> _TEXT SECTION_
▬▬▬▬▬▬▬▬▬▬

As a “conservative” — and, moreover, one who leans toward the libertarian version of “conservatism” — I sometimes find myself in conversation with other libertarian-minded people who identify the Civil War as the point in American history at which the original Federalism began to jump the rails, at which the Federal government first began its evisceration of the notion that a limited Federal government had, and should have, no jurisdiction over certain activities that were and are the purview and prerogative of the individual States. In their telling of the history of that war, it was less about slavery than about the southern States’ assertion of their rights to be free of Federal restraint. And, as a result, although they genuinely celebrate the immediate outcome of that conflict — the abolition of slavery — they also lament the resulting victory of Federal authority over “states’ rights.”

▬▬▬▬▬▬▬▬▬▬

> _RAW RECORDS_
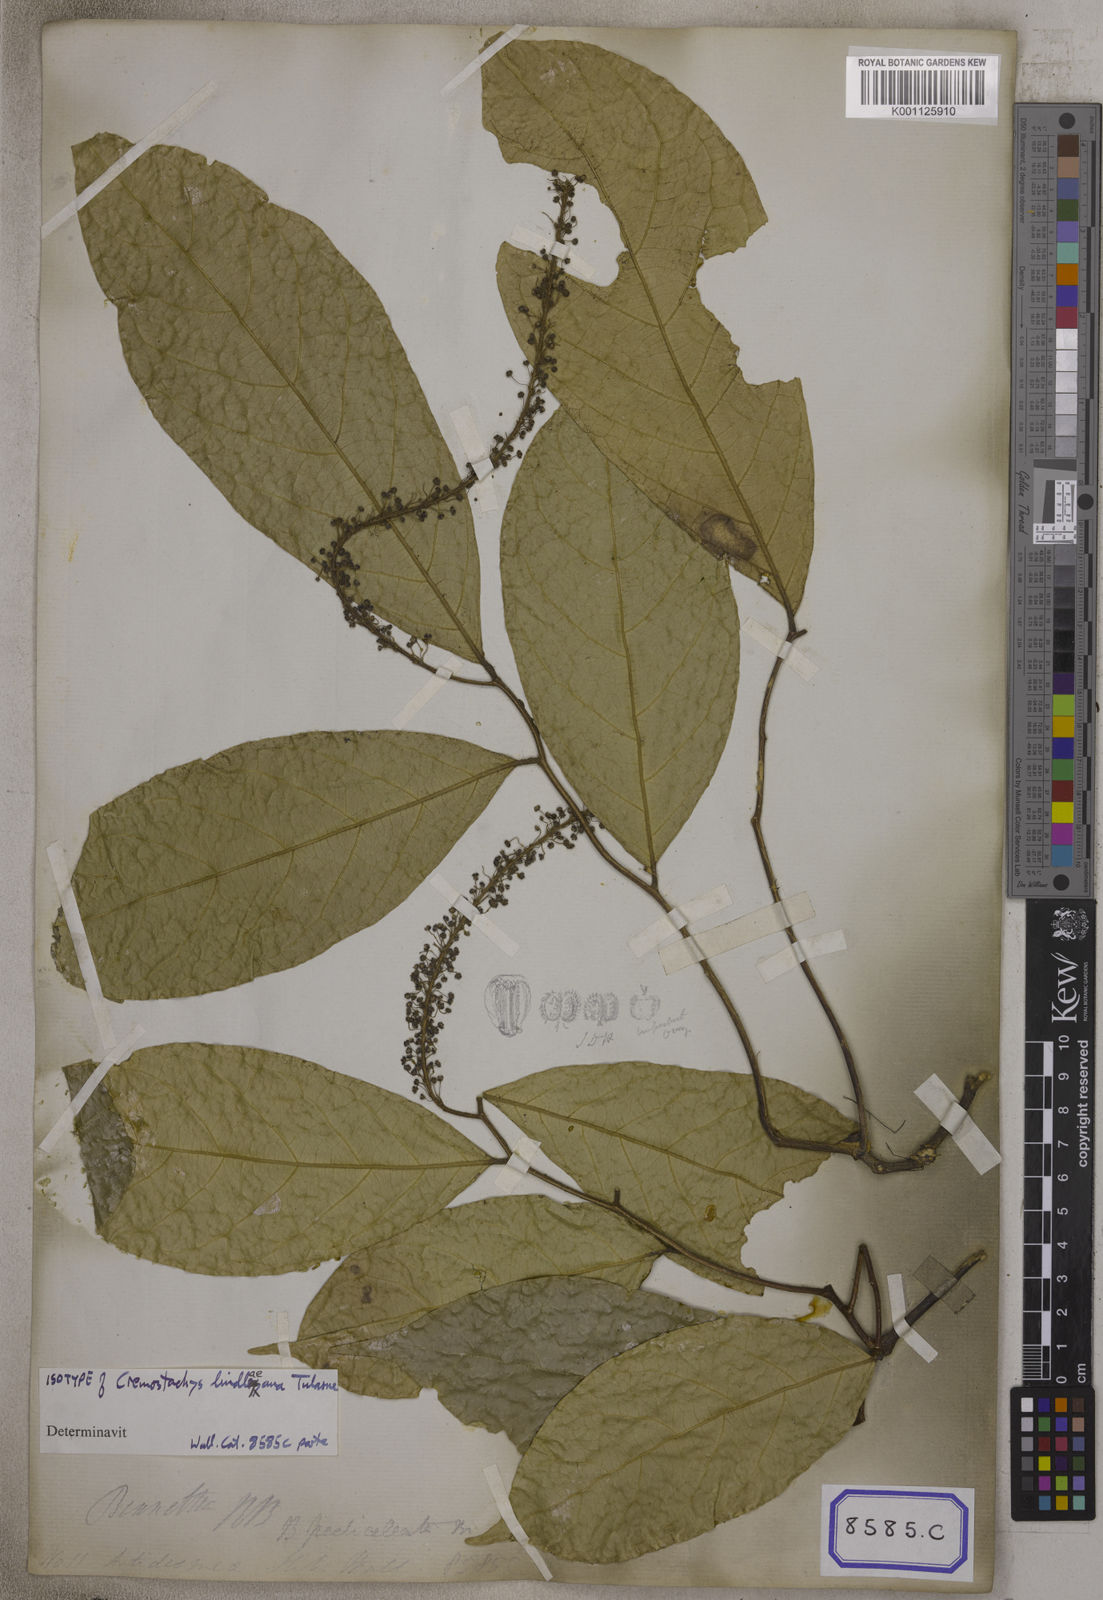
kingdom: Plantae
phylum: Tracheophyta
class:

▬▬▬▬▬▬▬▬▬▬

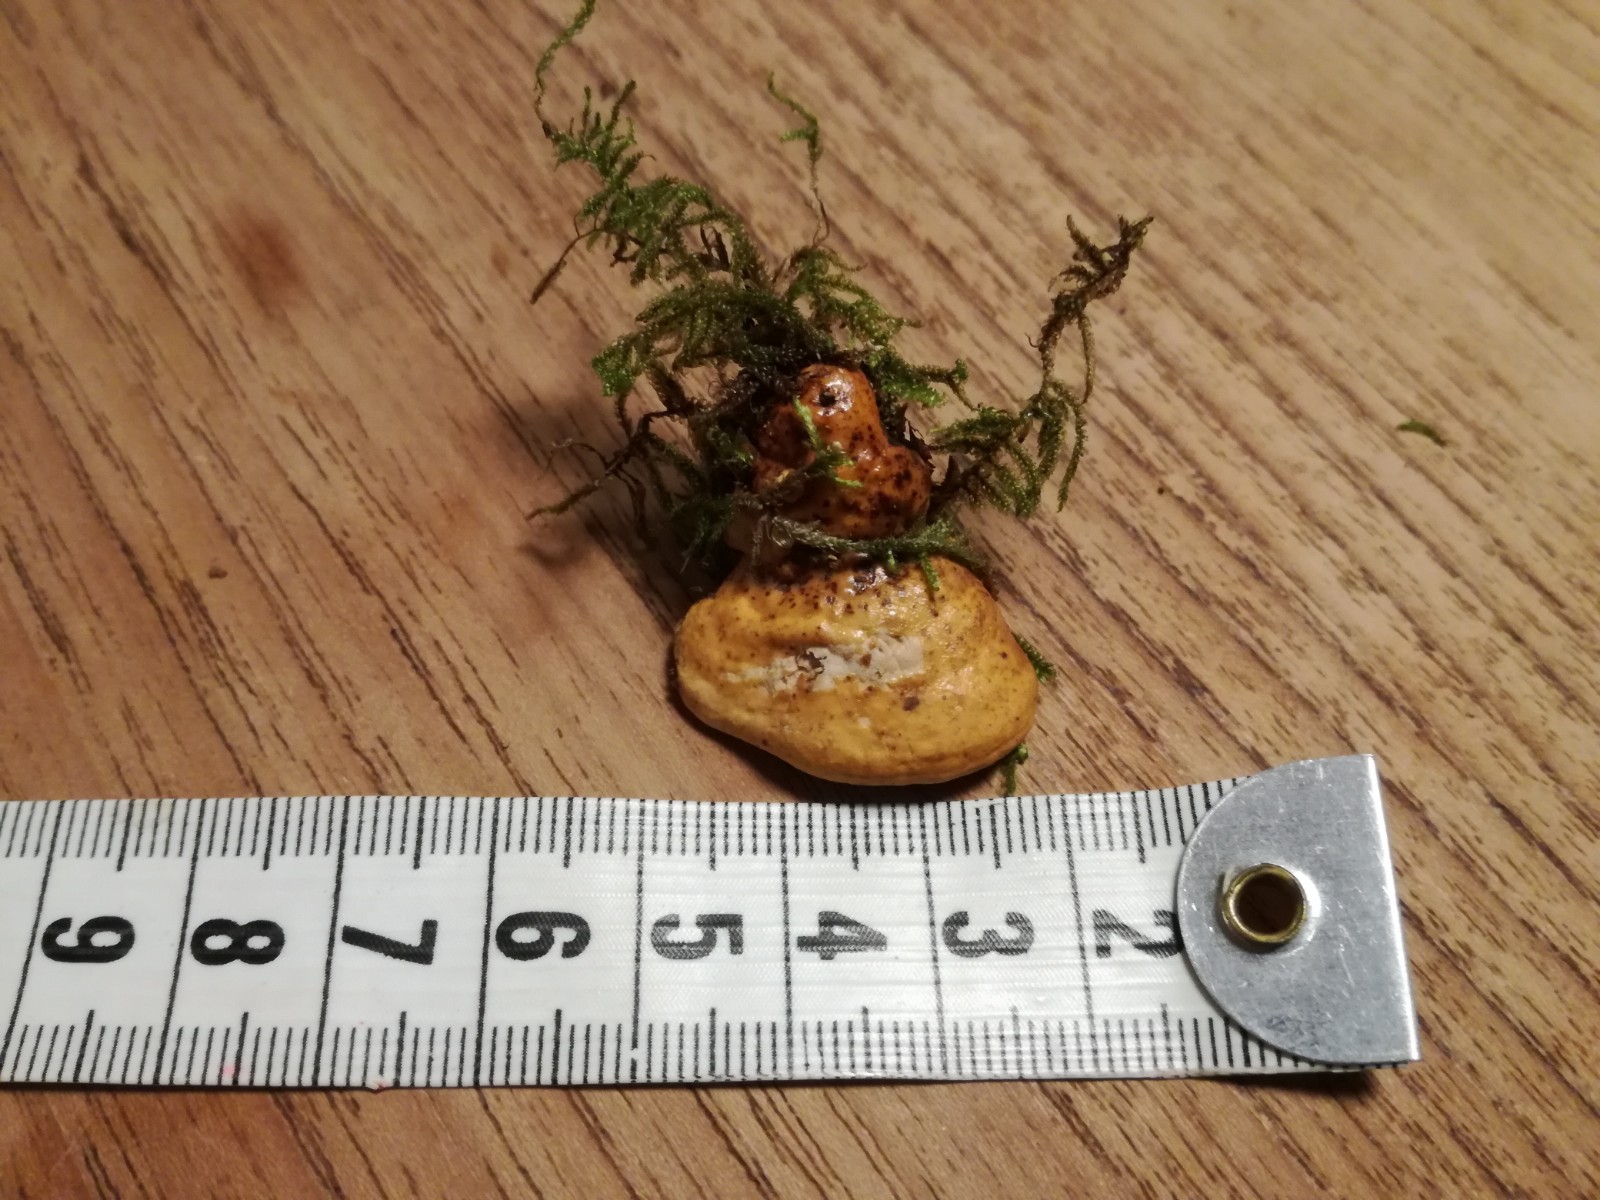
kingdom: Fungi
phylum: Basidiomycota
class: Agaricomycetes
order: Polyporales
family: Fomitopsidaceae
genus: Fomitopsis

▬▬▬▬▬▬▬▬▬▬

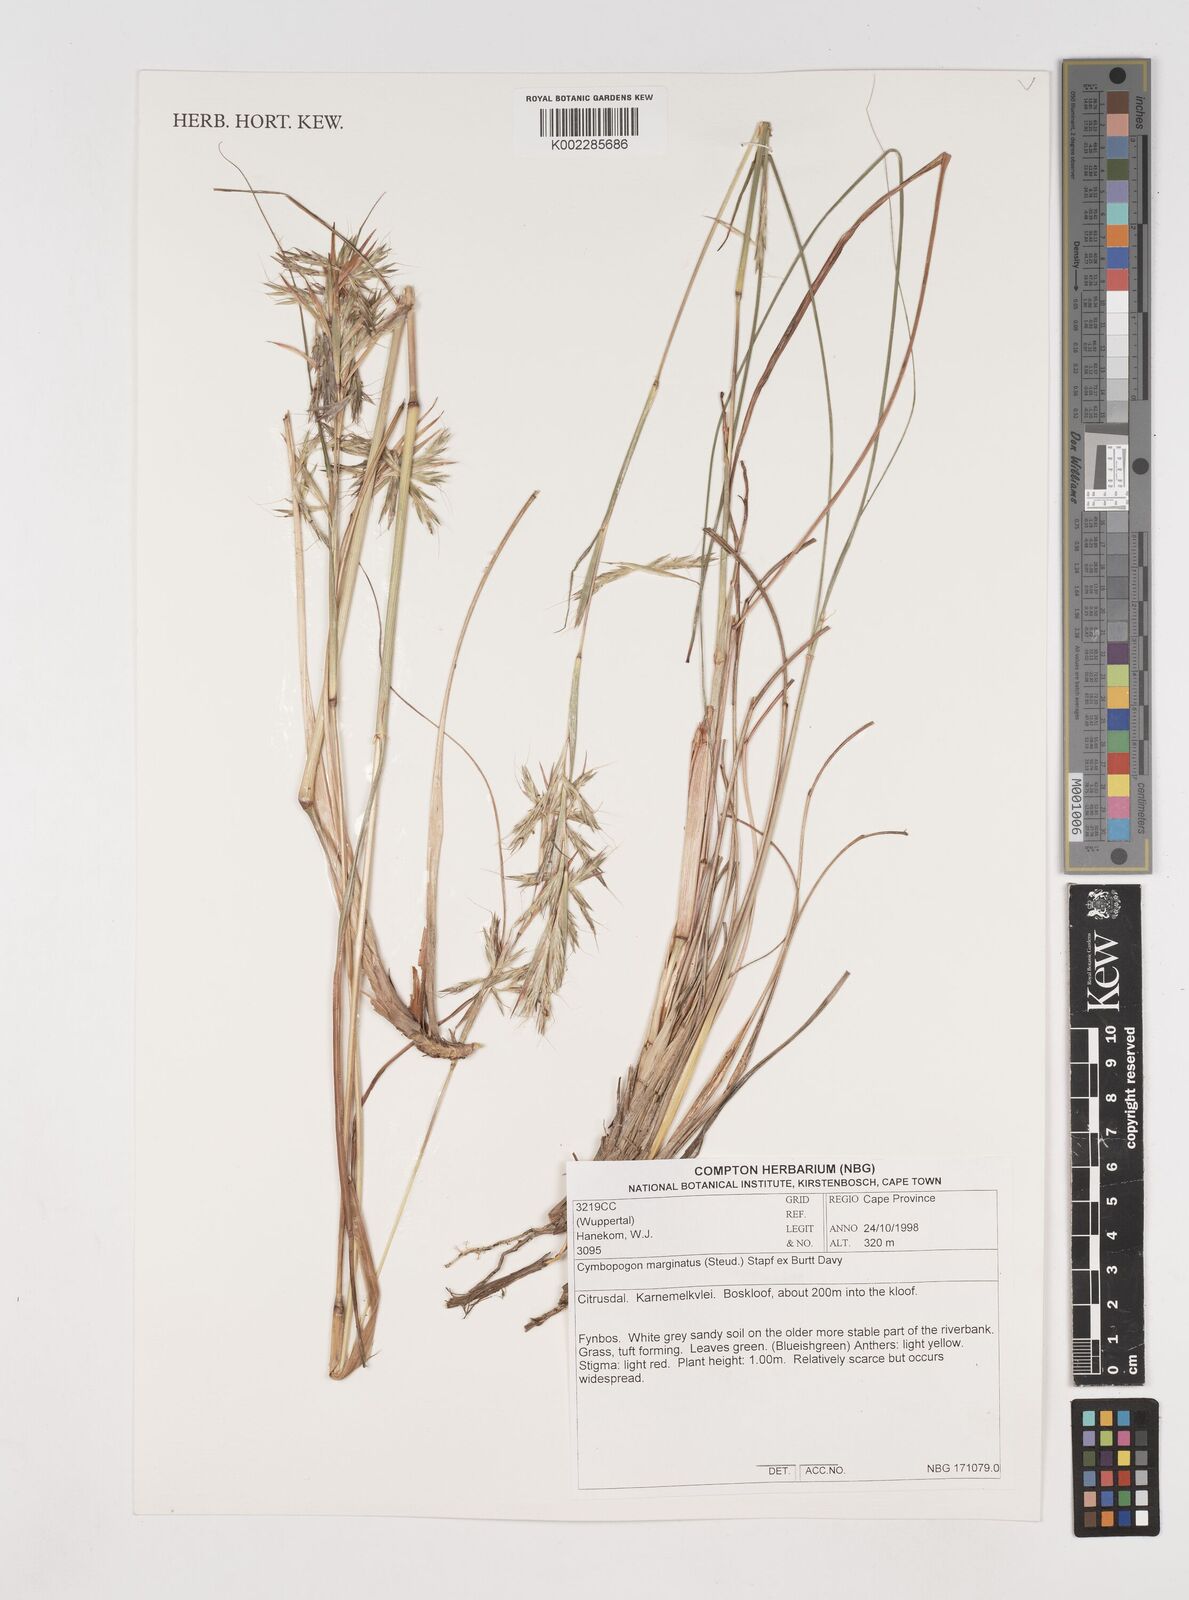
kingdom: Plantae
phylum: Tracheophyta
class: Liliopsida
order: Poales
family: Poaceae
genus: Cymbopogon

▬▬▬▬▬▬▬▬▬▬

> _REQUEST A_
In the passage on the Civil War and states' rights, which immediate outcome of the war do the libertarian-minded people genuinely celebrate?
> _REQUEST B_
Write the next part of the passage on the Civil War and states' rights, picking up right after its final sentence.

> _EXERCISE OUTPUT A_
The abolition of slavery.

> _EXERCISE OUTPUT B_
Despite the belief of a great many people that such notions must grow from an underlying base of belief in white supremacy and white nationalism — and despite the fact that there are, in fact, white supremacists and white nationalists who subscribe to and promote that narrative — I generally ascribe it, among the libertarian idealists, more to an honest, if misguided, lack of historical perspective coupled to a contemporary and compelling anxiety. Chattel slavery was, after all, abolished in the United States more than 150 years ago, in law by the Emancipation Proclamation and then in practice by the surrender of the Confederacy. Jim Crow laws were abolished by the Civil Rights Act of 1964, more than 50 years ago, and well over 2/3 of Americans now alive were not yet born when those laws fell. To a great many people — admittedly, people fortunate enough to be free of the ongoing yoke of discrimination in culture rather than in law — both slavery and Jim Crow feel like relics from a long-ago past, a problem already solved and well behind us. Whereas, the constraining yoke of an increasingly overweening and intrusive Federal government feels like a problem both modern and growing, a problem for today with direct and observable effects on their lives and on their futures.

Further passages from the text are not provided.